Тогда-то мы и отвоевали ночь для себя.

У нас не было выбора, как однажды сказал мой отец, когда я, восьмилетняя, уставилась на него. После Оксении это то немногое, что Боги оставили для нас. Одну лишь ночь. Одни лишь тени. И мы должны бережно хранить эти тени, ведь они нас укрывают.

Несмотря на явную красоту, голос моего отца, когда тот рассказывал об Оксении, звучал будто бы выстраданно и тихо, навевая тревогу. Только говоря о мире людей и воспоминаниях, которые у нас останутся, он излучал теплоту и спокойствие.

Именно это я запомнила лучше всего.

Вовсе не те массивные закрученные рога, которые были столь велики и затейливо переплетены, что выглядели как лабиринт на его голове. Словно бы тайны, рождавшиеся у него в сознании, вышли наружу на всеобщее обозрение.

Я помню его голос и то чувство безопасности, которое он мне внушал. И как я гадала, такими ли благоговейными были те, другие, нам подобные.

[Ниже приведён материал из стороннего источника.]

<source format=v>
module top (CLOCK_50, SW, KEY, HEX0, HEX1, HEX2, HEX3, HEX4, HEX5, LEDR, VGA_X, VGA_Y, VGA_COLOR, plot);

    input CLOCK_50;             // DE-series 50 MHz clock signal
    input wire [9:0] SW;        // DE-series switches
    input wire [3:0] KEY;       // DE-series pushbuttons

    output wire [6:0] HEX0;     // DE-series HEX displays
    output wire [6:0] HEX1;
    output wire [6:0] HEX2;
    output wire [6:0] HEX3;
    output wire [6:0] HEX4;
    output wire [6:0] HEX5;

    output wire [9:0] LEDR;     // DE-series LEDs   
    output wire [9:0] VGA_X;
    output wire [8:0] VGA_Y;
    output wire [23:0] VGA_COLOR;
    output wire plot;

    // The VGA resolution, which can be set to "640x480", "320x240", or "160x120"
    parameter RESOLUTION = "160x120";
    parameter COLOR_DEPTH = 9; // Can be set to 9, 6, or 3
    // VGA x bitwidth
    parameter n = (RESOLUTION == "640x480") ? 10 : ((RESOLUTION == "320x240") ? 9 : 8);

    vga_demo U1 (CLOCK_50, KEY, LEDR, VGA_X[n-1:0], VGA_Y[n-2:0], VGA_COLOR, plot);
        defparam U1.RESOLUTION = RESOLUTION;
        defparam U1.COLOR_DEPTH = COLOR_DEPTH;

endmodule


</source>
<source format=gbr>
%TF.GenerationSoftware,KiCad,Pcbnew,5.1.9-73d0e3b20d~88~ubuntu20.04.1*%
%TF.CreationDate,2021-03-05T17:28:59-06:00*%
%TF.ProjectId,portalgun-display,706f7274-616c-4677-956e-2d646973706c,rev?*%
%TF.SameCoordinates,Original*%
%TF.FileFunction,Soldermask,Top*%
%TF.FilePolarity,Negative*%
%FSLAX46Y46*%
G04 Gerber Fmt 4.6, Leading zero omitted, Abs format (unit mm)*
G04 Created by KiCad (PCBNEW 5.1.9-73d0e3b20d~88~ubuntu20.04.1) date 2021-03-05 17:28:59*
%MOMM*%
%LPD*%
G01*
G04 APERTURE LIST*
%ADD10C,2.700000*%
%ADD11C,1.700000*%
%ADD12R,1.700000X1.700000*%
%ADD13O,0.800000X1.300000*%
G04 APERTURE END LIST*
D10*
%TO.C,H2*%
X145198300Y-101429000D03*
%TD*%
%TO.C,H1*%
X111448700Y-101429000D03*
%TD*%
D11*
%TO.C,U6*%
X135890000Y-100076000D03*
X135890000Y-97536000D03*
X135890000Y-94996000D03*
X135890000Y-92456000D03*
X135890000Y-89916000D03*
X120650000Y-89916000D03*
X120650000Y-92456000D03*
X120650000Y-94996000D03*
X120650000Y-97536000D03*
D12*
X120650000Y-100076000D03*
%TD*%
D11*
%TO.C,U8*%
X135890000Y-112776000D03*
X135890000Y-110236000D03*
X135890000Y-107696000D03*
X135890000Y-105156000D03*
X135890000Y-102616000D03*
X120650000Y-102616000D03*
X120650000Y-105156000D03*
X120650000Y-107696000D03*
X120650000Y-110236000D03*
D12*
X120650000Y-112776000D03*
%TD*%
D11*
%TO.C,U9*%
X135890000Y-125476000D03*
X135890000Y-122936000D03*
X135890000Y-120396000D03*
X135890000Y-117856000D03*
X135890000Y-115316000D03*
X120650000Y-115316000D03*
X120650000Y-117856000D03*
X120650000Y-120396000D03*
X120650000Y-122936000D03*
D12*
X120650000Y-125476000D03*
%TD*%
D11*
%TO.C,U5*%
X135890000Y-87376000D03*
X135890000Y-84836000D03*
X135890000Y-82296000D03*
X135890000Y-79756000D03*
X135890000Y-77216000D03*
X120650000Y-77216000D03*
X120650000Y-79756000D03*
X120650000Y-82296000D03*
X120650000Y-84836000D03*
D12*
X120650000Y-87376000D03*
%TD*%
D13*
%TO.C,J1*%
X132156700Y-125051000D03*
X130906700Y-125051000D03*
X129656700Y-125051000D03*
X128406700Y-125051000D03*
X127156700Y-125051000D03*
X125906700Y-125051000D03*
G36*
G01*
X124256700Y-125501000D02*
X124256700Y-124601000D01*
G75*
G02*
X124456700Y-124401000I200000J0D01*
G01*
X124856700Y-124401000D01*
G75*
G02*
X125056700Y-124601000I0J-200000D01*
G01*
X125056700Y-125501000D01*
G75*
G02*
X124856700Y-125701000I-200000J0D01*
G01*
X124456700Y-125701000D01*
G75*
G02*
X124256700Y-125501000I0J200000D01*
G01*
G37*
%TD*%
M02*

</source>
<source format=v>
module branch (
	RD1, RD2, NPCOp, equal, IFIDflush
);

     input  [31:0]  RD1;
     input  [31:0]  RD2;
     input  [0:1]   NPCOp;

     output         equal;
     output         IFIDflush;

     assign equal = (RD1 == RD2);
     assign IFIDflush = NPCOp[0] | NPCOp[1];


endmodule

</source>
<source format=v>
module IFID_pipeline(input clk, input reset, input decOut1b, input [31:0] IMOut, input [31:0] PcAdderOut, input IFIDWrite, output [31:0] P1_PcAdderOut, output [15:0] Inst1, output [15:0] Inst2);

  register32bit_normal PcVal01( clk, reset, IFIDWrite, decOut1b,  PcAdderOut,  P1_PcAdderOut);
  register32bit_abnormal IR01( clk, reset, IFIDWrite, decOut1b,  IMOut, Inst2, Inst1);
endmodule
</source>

Что до моей матери, я помню, как она пела, то клацая и гудя, то сладко мурча, то пощелкивая языком. Как она звучала, даже просто прохаживаясь по тесному амбару, служившему нам домом.

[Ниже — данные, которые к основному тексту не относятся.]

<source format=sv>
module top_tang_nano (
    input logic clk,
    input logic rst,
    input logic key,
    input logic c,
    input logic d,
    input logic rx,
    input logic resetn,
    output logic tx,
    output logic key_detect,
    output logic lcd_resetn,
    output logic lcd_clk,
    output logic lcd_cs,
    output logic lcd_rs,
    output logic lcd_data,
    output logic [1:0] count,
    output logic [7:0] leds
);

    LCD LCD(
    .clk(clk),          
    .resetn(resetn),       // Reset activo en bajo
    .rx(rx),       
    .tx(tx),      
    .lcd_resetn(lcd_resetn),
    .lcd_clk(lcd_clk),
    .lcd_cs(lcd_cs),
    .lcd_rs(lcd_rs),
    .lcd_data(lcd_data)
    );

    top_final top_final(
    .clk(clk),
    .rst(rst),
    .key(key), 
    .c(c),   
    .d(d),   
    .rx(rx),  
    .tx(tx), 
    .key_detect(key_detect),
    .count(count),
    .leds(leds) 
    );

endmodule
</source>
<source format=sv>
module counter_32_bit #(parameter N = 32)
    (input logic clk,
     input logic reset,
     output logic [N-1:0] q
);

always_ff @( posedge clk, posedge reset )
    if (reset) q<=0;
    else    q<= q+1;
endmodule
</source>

Она кормила крикливых петухов, и каждый ее упругий шаг складывался в танец. Она протягивала яблоки лошадям, и те шумно дышали ей в шею, словно доверяя свои тайны.

На ферме были все мелодии мира, и у моей матери была своя.

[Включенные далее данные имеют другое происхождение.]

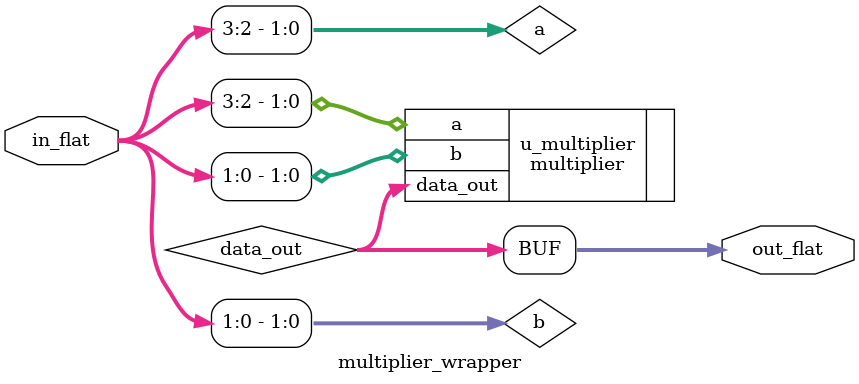
<source format=sv>
`include "multiplier.sv"

module multiplier_wrapper (
    input  wire [3:0] in_flat,
    output wire [4:0] out_flat
);

  // Slice `in_flat` into original inputs
  wire [1:0] a = in_flat[3:2];
  wire [1:0] b = in_flat[1:0];

  // Wires to capture original module outputs
  wire [4:0] data_out;

  // Instantiate the original module
  multiplier u_multiplier (
    .a(a),
    .b(b),
    .data_out(data_out)
  );

  // Pack original outputs into `out_flat`
  assign out_flat[4:0] = data_out;

endmodule  // multiplier_wrapper
</source>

Она была песней. Заставляла меня улыбаться так же, как музыка вызывает улыбки у людей. Смешила и пускала в пляс, как их любимые прибаутки.

Всякий раз, когда она держала меня за руку, я недоумевала, как Боги могли ненавидеть нас настолько, чтобы начать войну. Почему они обвинили нас, когда один из них из-за этого погиб. И почему нам подобные стали убивать людей, попав в этот мир.

Да, мы питались кошмарами. Мы покидали ферму, чтобы похищать страх, но то был хаос, а не кровопролитие. Всего лишь сон, а не реальность.

Как это все могло оказаться ложью?

Я стиснула зубы, наблюдая за тем, как луна прячется за растущим облаком и улицы погружаются во мрак.

Я замерла в ожидании на вершине одной из каменных лестниц, соединявших улицы Роузгарда. Деревенька была холмистая, с многочисленными подъемами, домами, сливавшимися на мшистом фоне, и каналами, которые, словно тонкие вены, скользили между ними, впадая в лесное озеро внизу. Я наблюдала за пьяницами, ковылявшими по улицам.

В охоте нужна сноровка.

В первый год, когда я осталась одна после убийства родителей, я охотилась за кем и чем угодно, влезая в окна, чтобы украсть любой кошмар, который могла. Теперь я стала более разборчивой в этом ремесле. Я смаковала процесс. Ждала, сколько потребуется, чтобы найти идеальную жертву.

Я облизнула голодные губы.

Перепалка с Тристановым незнакомцем пробудила мой аппетит, и монстра внутри меня следовало накормить. Нужно было решить это дело.

И вот я наблюдала.

Скоро я заметила Тристана, который забрел в соседний переулок.

Луна светила тускло, а воздух был достаточно прохладным для того, чтобы он поднял ворот своего плаща до подбородка. Он выдохнул паром и крепче прижал к груди книги, словно бы оберегая их от безжалостного ветра.

Студент до мозга костей. Я слегка улыбнулась. Тристан принадлежал к той странной породе людей, которые не задеты никакими ужасами этого мира. Он изучал монстров, но ничего не знал об их настоящей жизни.

Надеюсь, ничего не изменится. Пусть и дальше смотрит на мир широко раскрытыми глазами и рассуждает о легендах как о волшебстве. Лучше уж мир теней останется для существ вроде меня.

Тристан поднял голову на луну и протянул к ней большой палец. Потом, широко улыбнувшись, развернулся на пятках и пошел по переулку, ведущему к первому из многочисленных каналов.